Dopo X-Men: Le origini – Wolverine (2009), ecco un nuovo spin-off sul più famoso mutante dei comics della Marvel. Nei panni di Logan, per la sesta volta, Hugh Jackman, che sembra ormai davvero innamorato del personaggio. E se il primo film interamente dedicato a lui era un prequel in cui veniva raccontata la nascita di Wolverine, in questo secondo capitolo, ambientato diversi anni dopo gli eventi dell’ultimo episodio della saga X-Men: Scontro finale, vediamo invece Logan alle prese con i dubbi e le contraddizioni della sua esistenza, segnata da un’immortalità che non fa altro che prolungare all’infinito i suoi dolori interiori. All’inizio del film ci troviamo di fronte un uomo lacerato, distrutto, che vive da solo nella grotta di un bosco sperduto. Un vagabondo alle prese con il suo complicato passato e con la consapevolezza di un futuro che non vedrà mai un termine, tormentato ogni notte per essere stato costretto ad uccidere la sua amata Jean Grey, passata purtroppo dalla parte oscura della forza. L’eroe, il combattente, il soldato Wolverine non c’è più, sparito all’ombra di un uomo alla ricerca di se stesso. Ma quando alcuni eventi lontani, risalenti alla strage atomica di Nagasaki, tornano a bussare alla porta della sua memoria e della sua esistenza, il nostro Logan si trova costretto a ritirare fuori i suoi artigli di adamantio.
Avrebbe dovuto dirigerlo Darren Aronofsky, quasi convinto da Jackman (qui nelle vesti anche di produttore) a dare il suo contributo visionario e autoriale al racconto delle vicende di Wolverine. Ma dietro la macchina da presa, alla fine, troviamo invece un regista eclettico e poliedrico come James Mangold, che nella sua carriera ha dimostrato di saper spaziare da un genere all’altro condendo sempre la narrazione di una profonda analisi psicologica dei personaggi. E così avviene anche in questa pellicola, dove l’azione cede spesso il passo all’introspezione e lo spettacolo si fa più riflessivo rispetto al precedente spin-off. Una scelta coraggiosa, quest’ultima, che allontana (e non poco) quest’opera dagli altri film tratti dai comics della Marvel. Ma se nella prima parte tale strada si fa apprezzare molto, dando centralità assoluta al personaggio, nella seconda quando si entra nel vivo del racconto, la narrazione ne risente parecchio, procedendo con un ritmo troppo compassato che strozza decisamente il divertimento che un film del genere dovrebbe lasciar esplodere senza freni.

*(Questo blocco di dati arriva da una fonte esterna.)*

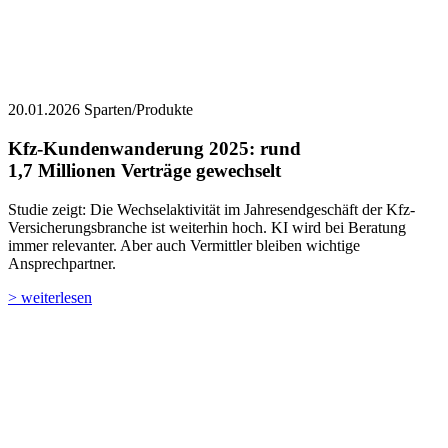
20.01.2026
Sparten/Produkte
Kfz-Kundenwanderung 2025: ­rund
1,7 Millionen Verträge gewechselt
Studie zeigt: Die Wechselaktivität im Jahresendgeschäft der Kfz-
Versicherungsbranche ist weiterhin hoch. KI wird bei Beratung
immer relevanter. Aber auch Vermittler bleiben wichtige
Ansprechpartner.
> weiterlesen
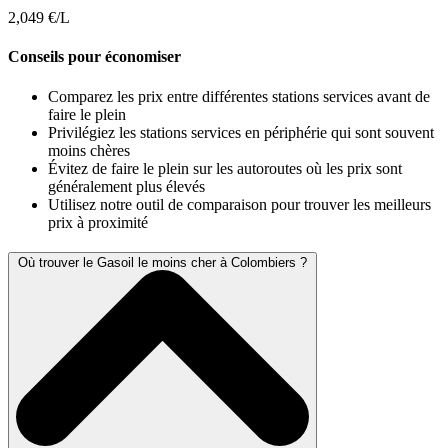
2,049 €/L
Conseils pour économiser
Comparez les prix entre différentes stations services avant de
faire le plein
Privilégiez les stations services en périphérie qui sont souvent
moins chères
Évitez de faire le plein sur les autoroutes où les prix sont
généralement plus élevés
Utilisez notre outil de comparaison pour trouver les meilleurs
prix à proximité
Où trouver le Gasoil le moins cher à Colombiers ?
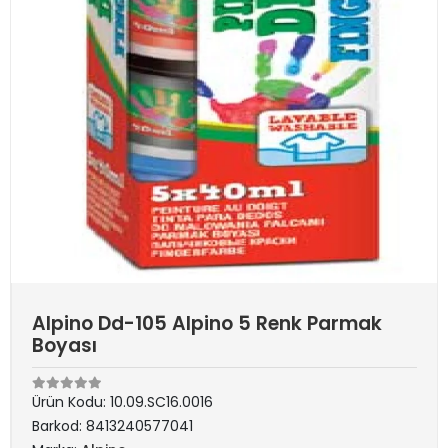
Alpino Dd-105 Alpino 5 Renk Parmak
Boyası
Ürün Kodu:
10.09.SC16.0016
Barkod:
8413240577041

Il risultato finale è un ibrido che non sa dare unità e compattezza a tutti gli ingredienti messi in campo, incapace per lunghi tratti di saper fondere introspezione ed azione, dimensione umana ed entertainment. Hugh Jackman dimostra di saper dare spessore al suo personaggio e conferma le doti interpretative già felicemente espresse in Les Miserables, ma ciò non basta risollevare una pellicola costantemente indecisa sulla linea da seguire. Per la seconda volta, Wolverine, da solo, non convince fino in fondo. Ma rimaniamo fiduciosi, in attesa del prossimo capitolo della saga che riunirà nuovamente tutti i mutanti della Marvel: X-Men: Days of Future Past, previsto per la prossima primavera e diretto da Bryan Singer.